Слух о диковинном человеке на велосипеде дошел в Мурманск раньше меня. Когда я въехал на окраину города, меня остановил какой-то человек в валенках. Он оказался врачом по фамилии Андрусенко. Старожил Севера, он ни в каких чертей не верил, но то, что слышал обо мне, считал сверхъестественным. Врач потрогал мою меховую куртку, ботинки, а потом попросил разрешения обследовать меня. Я согласился. Он пощупал пульс, послушал легкие, постучал по спине и по груди и удовлетворенно сказал:
— У тебя, брат, здоровья хватит на два века!
Сохранилась фотография этой встречи. Я порой с улыбкой разглядываю ее: врач-атеист — и тот не сразу поверил, что я просто хорошо тренированный человек, увлеченный необыкновенной мечтой! Да, прав Альберт Эйнштейн: «Предрассудок труднее расщепить, чем атом!»
Три моих любимых героя — Фауст, Одиссей, Дон-Кихот. Фауст пленил меня своей ненасытной жаждой познания. Одиссей прекрасно выдерживает удары судьбы. У Дон-Кихота была возвышенная идея бескорыстного служения красоте и справедливости. Все трое воплощают в себе вызов общепринятым нормам и представлениям. Все трое давали мне силы в трудные минуты, потому что, отправившись в Арктику на велосипеде, такой вызов общеизвестному бросил и я.
Непривычное пугает и человека и зверя. Когда я пробирался по уссурийской тайге, моего велосипеда испугался... тигр! Зверь дол. о преследовал меня, прячась в кустах, грозно рычал, трещал сучьями, но так и не отважился напасть. Никогда тигр не видел такого странного зверя «на колесах» и предпочел воздержаться от агрессивных действий. У меня же тогда даже не было с собой ружья.
В дальнейшем я не раз убеждался, что все звери — в тайге ли, пустыне или тундре — остерегались нападать на меня именно из-за велосипеда. Их отпугивала его яркая красная окраска, блестящие никелированные спицы, масляный фонарь и трепещущий на ветру флажок. Велосипед был моим надежным телохранителем.

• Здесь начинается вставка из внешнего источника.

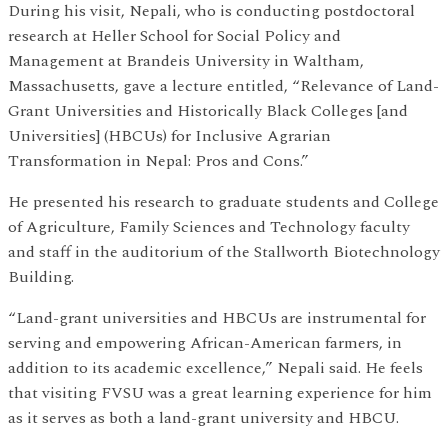
During his visit, Nepali, who is conducting postdoctoral
research at Heller School for Social Policy and
Management at Brandeis University in Waltham,
Massachusetts, gave a lecture entitled, “Relevance of Land-
Grant Universities and Historically Black Colleges [and
Universities] (HBCUs) for Inclusive Agrarian
Transformation in Nepal: Pros and Cons.”
He presented his research to graduate students and College
of Agriculture, Family Sciences and Technology faculty
and staff in the auditorium of the Stallworth Biotechnology
Building.
“Land-grant universities and HBCUs are instrumental for
serving and empowering African-American farmers, in
addition to its academic excellence,” Nepali said. He feels
that visiting FVSU was a great learning experience for him
as it serves as both a land-grant university and HBCU.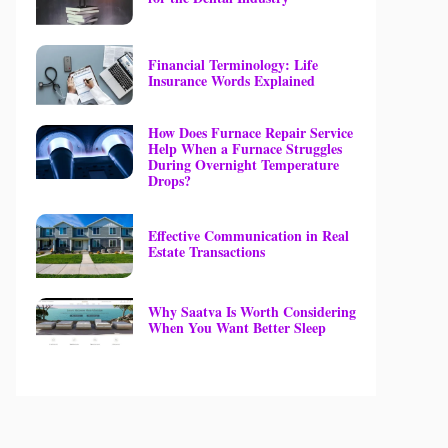
Financial Terminology: Life
Insurance Words Explained
How Does Furnace Repair Service
Help When a Furnace Struggles
During Overnight Temperature
Drops?
Effective Communication in Real
Estate Transactions
Why Saatva Is Worth Considering
When You Want Better Sleep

Страх перед непривычным инстинктивен. Я сам испытал его не раз во время путешествия. Особенно страшным для меня был день, когда я ушел из чума после операции. Я с трудом переставлял налитые болью ноги и был так слаб, что на меня осмелился напасть голодный песец. Это хитрый, злой зверек. Он обычно остерегается нападать на людей, а тут стал хватать за торбаса, которые подарил мне старик ненец. Я упал в снег, песец набросился со спины. Скинул его с себя, метнул нож. Но песец верткий, попасть в него нелегко. Стал доставать нож из сугроба — песец впился в руку, укусил. Все же я его перехитрил. Потянулся снова за ножом левой рукой, песец метнулся к ней, а я его правой — за шиворот.
Шкура этого песца потом путешествовала со мной до Чукотки. Я закутывал ею горло вместо шарфа. Но мысль о нападении песца еще долго преследовала, как кошмар. Я мучился сомнениями: уж не бешеный ли этот песец? Ведь они никогда не нападают на человека в одиночку! Или и вправду я так слаб, что песец избрал меня своей добычей? Как же тогда тягаться с ледовой стихией?
Я подготовил себя к путешествию только с расчетом на свои силы. Помощь со стороны оказывалась для меня просто помехой. Особенно остро я это почувствовал на борту ледокола «Ленин», затертого льдами у Новой Земли в Карском море. Ледовая обстановка в июле 1930 года была очень суровая. Путь к устью Енисея, куда ледокол вел целый караван советских и зарубежных судов за лесом, был закрыт льдами. Узнав об этом, я взял на фактории острова Вайгач старую лодку, отремонтировал ее, поставил парус и отправился с врачом и еще двумя попутчиками к месту «заточения» ледокола. Дойдя до ледовых полей, мы высадились из лодки и добрались до борта корабля пешком... Часть пути все же удалось проехать на велосипеде.